Notre plan pour des haltes scolaires, adaptées au besoin des familles :

  • Les haltes scolaires seront placées dans les salles de classe, avant et après les heures d’école, de 6h à 18h, avec des horaires flexibles pour les travailleurs.
  • Les enfants auront accès à toutes les ressources de l’école comme le gymnase, la bibliothèque, les classes, la cour de récréation, etc. Le programme sera axé sur le jeu et inclura des activités récréatives, des collations nutritives, de l’aide aux devoirs, des cours de musique et tout autre activité que l’école souhaite offrir, selon les ressources disponibles.
  • Tous les employés des services de garde seront soit des Éducateurs à l’Enfancequalifiés, des employés de la commission scolaire ou tout autre travailleur ayant les qualifications équivalentes, et auront tous les avantages sociaux, les congés de maladies, les pensions, etc.

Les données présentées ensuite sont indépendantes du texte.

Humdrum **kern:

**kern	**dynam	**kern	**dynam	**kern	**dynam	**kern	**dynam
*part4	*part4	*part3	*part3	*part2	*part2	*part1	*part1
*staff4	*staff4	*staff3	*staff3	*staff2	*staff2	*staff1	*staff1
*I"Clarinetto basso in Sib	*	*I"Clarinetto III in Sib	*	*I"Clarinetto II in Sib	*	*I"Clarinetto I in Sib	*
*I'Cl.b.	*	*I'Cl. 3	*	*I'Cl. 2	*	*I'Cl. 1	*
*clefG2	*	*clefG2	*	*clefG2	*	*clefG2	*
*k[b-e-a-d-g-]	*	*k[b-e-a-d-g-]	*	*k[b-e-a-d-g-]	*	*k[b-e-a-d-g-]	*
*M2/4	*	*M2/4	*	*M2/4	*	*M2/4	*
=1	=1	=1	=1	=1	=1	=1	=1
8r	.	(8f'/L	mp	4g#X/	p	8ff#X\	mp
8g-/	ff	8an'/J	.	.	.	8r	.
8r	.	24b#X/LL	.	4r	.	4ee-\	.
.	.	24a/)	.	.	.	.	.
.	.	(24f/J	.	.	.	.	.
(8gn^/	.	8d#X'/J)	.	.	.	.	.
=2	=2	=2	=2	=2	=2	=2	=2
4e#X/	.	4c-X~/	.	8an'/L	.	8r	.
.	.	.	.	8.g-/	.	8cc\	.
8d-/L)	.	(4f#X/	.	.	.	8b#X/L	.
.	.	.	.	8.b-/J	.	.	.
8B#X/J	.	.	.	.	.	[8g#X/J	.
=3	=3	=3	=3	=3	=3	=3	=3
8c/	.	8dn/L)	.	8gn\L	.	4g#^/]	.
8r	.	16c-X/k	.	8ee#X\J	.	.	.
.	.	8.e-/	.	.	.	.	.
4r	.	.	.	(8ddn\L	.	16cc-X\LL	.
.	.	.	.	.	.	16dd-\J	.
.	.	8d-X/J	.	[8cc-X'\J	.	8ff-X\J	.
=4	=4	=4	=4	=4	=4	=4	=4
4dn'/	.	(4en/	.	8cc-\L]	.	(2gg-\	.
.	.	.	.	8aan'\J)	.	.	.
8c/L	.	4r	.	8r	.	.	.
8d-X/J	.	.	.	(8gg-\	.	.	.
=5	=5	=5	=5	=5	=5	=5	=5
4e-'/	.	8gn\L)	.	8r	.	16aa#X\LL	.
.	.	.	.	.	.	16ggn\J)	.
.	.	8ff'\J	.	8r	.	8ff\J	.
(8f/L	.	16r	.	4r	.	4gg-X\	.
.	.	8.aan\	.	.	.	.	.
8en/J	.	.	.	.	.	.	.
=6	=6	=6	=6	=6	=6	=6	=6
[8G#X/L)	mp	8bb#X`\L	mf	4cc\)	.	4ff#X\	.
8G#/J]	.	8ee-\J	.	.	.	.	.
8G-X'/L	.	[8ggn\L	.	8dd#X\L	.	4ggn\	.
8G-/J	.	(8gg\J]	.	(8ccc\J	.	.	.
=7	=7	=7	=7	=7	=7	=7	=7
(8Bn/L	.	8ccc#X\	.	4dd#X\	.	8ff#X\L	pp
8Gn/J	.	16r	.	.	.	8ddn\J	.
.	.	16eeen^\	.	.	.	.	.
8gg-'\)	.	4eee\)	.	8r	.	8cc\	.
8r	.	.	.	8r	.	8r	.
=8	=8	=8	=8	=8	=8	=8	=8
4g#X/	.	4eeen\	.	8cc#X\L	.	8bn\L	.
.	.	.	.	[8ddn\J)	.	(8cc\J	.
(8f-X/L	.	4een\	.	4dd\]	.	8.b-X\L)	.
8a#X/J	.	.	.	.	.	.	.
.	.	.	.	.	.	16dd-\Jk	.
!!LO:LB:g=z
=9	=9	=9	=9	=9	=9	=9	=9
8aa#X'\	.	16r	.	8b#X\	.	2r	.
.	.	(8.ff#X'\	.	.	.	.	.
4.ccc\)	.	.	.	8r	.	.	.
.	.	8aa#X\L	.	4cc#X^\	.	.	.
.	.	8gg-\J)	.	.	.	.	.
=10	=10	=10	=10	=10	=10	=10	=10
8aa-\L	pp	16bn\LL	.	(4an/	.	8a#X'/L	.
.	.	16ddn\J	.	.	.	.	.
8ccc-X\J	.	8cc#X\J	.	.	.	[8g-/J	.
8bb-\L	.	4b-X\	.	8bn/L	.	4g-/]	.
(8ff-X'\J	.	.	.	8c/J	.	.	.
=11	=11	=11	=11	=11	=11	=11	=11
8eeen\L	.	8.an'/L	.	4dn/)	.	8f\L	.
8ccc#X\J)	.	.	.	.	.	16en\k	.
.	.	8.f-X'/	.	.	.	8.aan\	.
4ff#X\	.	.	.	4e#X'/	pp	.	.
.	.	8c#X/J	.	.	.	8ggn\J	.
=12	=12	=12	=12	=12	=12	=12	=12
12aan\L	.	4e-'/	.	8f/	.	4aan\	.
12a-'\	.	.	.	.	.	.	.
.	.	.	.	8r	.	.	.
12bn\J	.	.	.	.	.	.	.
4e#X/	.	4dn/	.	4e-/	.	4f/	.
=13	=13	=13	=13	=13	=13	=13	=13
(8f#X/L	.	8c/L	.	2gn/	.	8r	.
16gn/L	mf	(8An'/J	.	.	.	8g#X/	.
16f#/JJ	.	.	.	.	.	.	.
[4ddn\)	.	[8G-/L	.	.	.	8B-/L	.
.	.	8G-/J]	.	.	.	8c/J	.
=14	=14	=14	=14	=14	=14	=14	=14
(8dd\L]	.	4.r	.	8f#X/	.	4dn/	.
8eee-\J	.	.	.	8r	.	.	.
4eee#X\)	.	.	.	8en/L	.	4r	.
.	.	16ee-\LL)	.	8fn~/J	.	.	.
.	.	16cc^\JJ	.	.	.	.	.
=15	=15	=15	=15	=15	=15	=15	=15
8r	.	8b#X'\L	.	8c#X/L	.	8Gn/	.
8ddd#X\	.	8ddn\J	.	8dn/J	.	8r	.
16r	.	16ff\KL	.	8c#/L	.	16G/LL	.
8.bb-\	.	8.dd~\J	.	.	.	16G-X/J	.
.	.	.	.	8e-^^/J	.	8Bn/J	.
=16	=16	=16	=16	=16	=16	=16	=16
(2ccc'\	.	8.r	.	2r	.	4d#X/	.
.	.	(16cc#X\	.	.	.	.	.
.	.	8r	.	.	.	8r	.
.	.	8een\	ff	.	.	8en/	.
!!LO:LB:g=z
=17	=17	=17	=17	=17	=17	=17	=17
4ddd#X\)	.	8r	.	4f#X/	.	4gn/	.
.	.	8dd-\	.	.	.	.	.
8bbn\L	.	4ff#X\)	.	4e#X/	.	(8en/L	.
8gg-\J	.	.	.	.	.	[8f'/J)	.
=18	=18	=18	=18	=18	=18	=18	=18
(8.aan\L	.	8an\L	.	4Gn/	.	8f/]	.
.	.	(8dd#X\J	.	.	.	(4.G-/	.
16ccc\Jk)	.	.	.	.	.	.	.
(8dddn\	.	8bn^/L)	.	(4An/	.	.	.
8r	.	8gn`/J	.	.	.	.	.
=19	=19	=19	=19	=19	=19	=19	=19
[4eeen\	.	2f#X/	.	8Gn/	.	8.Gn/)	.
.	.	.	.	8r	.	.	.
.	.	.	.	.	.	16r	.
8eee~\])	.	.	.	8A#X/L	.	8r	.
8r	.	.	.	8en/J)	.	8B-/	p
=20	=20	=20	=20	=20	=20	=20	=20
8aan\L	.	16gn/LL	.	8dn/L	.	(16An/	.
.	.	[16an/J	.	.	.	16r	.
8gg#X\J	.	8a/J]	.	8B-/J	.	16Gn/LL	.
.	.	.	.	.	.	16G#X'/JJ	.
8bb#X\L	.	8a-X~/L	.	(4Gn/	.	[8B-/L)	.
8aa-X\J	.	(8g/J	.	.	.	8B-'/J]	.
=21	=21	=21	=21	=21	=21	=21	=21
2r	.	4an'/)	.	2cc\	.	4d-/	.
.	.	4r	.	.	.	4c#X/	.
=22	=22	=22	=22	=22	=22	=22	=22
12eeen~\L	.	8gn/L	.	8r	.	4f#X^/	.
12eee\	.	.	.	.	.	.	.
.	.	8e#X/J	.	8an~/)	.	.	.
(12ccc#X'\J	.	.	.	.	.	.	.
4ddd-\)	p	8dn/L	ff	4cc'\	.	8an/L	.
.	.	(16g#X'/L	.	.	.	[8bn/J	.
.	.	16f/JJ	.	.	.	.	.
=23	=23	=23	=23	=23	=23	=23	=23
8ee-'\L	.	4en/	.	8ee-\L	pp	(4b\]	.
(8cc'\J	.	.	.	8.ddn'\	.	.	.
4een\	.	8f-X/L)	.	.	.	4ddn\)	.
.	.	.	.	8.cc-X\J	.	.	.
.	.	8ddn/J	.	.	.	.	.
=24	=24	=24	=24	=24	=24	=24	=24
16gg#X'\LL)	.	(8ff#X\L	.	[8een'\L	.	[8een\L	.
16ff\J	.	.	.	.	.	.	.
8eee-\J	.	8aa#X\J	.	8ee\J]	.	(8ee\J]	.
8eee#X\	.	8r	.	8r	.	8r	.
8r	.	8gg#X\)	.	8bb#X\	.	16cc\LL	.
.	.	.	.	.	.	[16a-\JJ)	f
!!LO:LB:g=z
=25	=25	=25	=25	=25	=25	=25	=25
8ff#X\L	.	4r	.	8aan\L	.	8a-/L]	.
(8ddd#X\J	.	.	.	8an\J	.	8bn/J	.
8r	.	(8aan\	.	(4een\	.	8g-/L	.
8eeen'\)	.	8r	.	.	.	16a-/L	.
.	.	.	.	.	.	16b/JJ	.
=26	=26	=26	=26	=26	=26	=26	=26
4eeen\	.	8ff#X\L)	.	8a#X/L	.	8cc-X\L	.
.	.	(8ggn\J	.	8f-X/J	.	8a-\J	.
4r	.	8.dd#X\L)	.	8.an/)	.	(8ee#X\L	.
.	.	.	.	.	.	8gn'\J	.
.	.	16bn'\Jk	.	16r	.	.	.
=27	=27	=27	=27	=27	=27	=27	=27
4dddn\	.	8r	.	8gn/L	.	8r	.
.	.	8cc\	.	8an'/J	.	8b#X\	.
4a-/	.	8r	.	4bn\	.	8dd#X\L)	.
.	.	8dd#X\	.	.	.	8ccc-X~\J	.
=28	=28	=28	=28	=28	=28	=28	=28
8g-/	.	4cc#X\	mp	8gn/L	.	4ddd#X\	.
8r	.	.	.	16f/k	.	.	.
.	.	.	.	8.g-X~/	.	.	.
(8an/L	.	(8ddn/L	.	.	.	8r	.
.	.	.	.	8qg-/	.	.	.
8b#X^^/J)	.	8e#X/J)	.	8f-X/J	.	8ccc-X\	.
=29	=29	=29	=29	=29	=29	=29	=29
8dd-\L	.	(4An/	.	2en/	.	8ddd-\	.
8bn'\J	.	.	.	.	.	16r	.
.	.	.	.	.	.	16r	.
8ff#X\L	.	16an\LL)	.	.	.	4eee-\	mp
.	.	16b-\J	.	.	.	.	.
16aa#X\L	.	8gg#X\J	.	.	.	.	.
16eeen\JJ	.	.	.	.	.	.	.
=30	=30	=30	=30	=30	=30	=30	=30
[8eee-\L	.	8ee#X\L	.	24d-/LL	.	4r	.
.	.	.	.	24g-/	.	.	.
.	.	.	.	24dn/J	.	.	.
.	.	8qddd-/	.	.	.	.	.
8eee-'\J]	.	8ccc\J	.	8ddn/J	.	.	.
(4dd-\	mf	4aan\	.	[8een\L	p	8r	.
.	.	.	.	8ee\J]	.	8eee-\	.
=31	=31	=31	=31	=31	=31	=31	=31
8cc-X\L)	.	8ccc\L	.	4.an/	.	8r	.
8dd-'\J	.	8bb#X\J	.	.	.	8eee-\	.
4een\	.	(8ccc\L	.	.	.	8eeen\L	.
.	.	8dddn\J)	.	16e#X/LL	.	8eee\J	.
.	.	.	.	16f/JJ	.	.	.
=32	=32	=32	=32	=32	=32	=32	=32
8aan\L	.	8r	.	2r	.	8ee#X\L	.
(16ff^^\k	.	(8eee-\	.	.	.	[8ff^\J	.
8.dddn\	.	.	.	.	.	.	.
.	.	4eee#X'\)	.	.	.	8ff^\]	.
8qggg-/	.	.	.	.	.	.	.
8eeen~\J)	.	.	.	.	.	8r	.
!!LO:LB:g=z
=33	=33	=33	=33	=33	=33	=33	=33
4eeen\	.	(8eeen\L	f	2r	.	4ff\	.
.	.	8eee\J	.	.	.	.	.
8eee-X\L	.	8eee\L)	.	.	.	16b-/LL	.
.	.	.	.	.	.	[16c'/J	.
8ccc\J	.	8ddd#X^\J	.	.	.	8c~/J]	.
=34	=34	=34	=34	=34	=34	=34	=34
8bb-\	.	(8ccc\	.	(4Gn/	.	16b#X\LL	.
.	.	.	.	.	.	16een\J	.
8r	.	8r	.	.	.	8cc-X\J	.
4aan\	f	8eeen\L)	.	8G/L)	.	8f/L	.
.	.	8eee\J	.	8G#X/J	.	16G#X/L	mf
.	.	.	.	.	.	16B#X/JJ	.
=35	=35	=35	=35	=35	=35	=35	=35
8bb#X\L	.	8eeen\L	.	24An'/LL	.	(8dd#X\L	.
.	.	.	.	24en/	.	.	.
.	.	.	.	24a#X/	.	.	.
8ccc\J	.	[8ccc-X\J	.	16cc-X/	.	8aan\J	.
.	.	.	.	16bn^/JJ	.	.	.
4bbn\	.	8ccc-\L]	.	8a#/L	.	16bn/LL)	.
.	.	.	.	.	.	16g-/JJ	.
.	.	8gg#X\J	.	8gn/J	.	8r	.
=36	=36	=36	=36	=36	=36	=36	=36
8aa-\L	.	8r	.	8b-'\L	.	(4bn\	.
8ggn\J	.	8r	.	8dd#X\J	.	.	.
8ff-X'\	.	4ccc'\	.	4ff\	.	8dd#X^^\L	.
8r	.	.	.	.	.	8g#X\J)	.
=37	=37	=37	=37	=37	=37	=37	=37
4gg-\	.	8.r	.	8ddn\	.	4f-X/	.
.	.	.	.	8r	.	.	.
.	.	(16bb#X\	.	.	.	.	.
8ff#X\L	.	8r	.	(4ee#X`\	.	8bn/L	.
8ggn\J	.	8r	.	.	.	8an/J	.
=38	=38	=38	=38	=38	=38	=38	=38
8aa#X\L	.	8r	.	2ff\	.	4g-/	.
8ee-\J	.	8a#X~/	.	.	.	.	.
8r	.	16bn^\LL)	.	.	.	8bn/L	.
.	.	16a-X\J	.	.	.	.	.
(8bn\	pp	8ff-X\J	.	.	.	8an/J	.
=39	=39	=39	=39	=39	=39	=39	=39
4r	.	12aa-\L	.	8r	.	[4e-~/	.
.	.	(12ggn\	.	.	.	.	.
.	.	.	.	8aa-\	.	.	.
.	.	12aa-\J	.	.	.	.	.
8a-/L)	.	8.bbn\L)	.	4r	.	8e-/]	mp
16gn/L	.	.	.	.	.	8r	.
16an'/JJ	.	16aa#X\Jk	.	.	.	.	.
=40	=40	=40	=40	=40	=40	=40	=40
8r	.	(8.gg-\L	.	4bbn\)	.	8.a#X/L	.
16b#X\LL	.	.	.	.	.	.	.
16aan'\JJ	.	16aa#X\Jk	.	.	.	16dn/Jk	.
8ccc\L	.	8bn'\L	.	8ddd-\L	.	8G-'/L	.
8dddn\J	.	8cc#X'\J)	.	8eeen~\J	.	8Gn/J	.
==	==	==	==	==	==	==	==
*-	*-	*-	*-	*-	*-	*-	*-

  • La langue d’opération sera celle de l’école, avec une attention particulière sur le bilinguisme. Les services de garde ayant des enfants autochtones incluront les langues autochtones et des activités culturelles adaptées, en consultation avec les aînés locaux.
  • Les haltes scolaires seront ouvertes pour tout le monde et sans liste d’attente. Le prix pour les parents sera de 15$ pour avant et après l’école, et 10$ pour une partie de la journée. Les subventions existantes suivront l’enfant du programme de haltes scolaires.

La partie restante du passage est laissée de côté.